Don’t for a second think that I’m some old geezer shaking my cane at all the youngsters to get off my goddamn cyber-lawn. On the contrary, I get why so many of these social-networking sites keep growing, burning through Internet bandwidth like a So-Cal wildfire as they climb the ranks of most-visited sites. And I’m convinced that in one form or another, they’re here to stay for a long while, and that’s not a bad thing.

No, my gripe is that after at least half a decade of their popularity (and far longer if you count Usenet groups), we have yet to define and adopt a common etiquette for social-networking sites—in fact, you could extend that sentiment to the entire online experience. Whenever some new form of technology appears that shakes up the way we all interact, there’s a period of hand-wringing until we all figure out how to use it appropriately. An early example was the telephone. When it first appeared, users fretted over everything from the loss of privacy it would bring to figuring out what salutation should be used when answering a call. (Famously, possibly apocryphally, Thomas Edison and Alexander Graham Bell proposed competing salutations. Edison’s “Hello” won out. I, like The Simpsons’s Mr. Burns, am more partial to the seafarer’s lilt of Bell’s preferred “Ahoy-hoy!”) Eventually we sorted it out organically, and we pretty much all now say hello and goodbye, are judicious in our use of call-waiting and, until recently, referred to a centralized resource—the phone book—when trying to contact strangers. For the most part, ditto these rules for cellphones (although ringing cellphones in theaters and churches and rude gabbers in the checkout line are still amazingly common).
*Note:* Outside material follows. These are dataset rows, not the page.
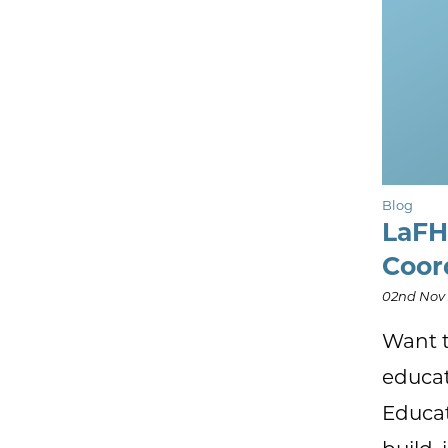
Blog
LaFH
Coor
02nd Nov
Want t
educat
Educat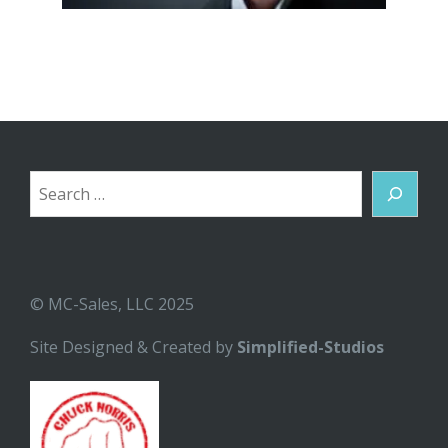
Search
© MC-Sales, LLC 2025
Site Designed & Created by
Simplified-Studios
In the online world, we’re beginning to adopt etiquette for e-mail, even if some imbeciles still haven’t figured out that you should use BCC for group e-mails, that ALL CAPS MEANS YOU’RE SHOUTING, and that punctuation is a blessing, not an impediment. But digital awkwardness stems from problems both technological and social. We’ve leveraged our privacy for maximum connectivity, and the balance is still mightily askew.

Once you’ve joined a social-network site and built up a profile, it becomes a free-for-all. Too many of us think it’s perfectly reasonable to spam complete strangers into joining their network of “friends,” with no introduction or explanation offered. That seems petty, but when you regularly get a dozen daily requests, burnout is inevitable and the whole point is lost—if not the site (anyone out there still hanging on Friendster these days?). Business types get flooded with requests to be Linked In or to vouch for someone, and in the end they un-Link in frustration. (Similarly, I’ll never touch another Plaxo request that forces me to do someone else’s address-book homework.) And young users still don’t seem to know that the teenage travails and mistakes they post publicly become a rap sheet for future employers, friends and lovers to judge by.

To be honest, I don’t have a solution to these online conundrums. But then again, I don’t have to—I just come here to grouse. I’d love to hear your input, though. What lessons have you learned, and how do you think we can stop the insanity without abandoning online social networks altogether?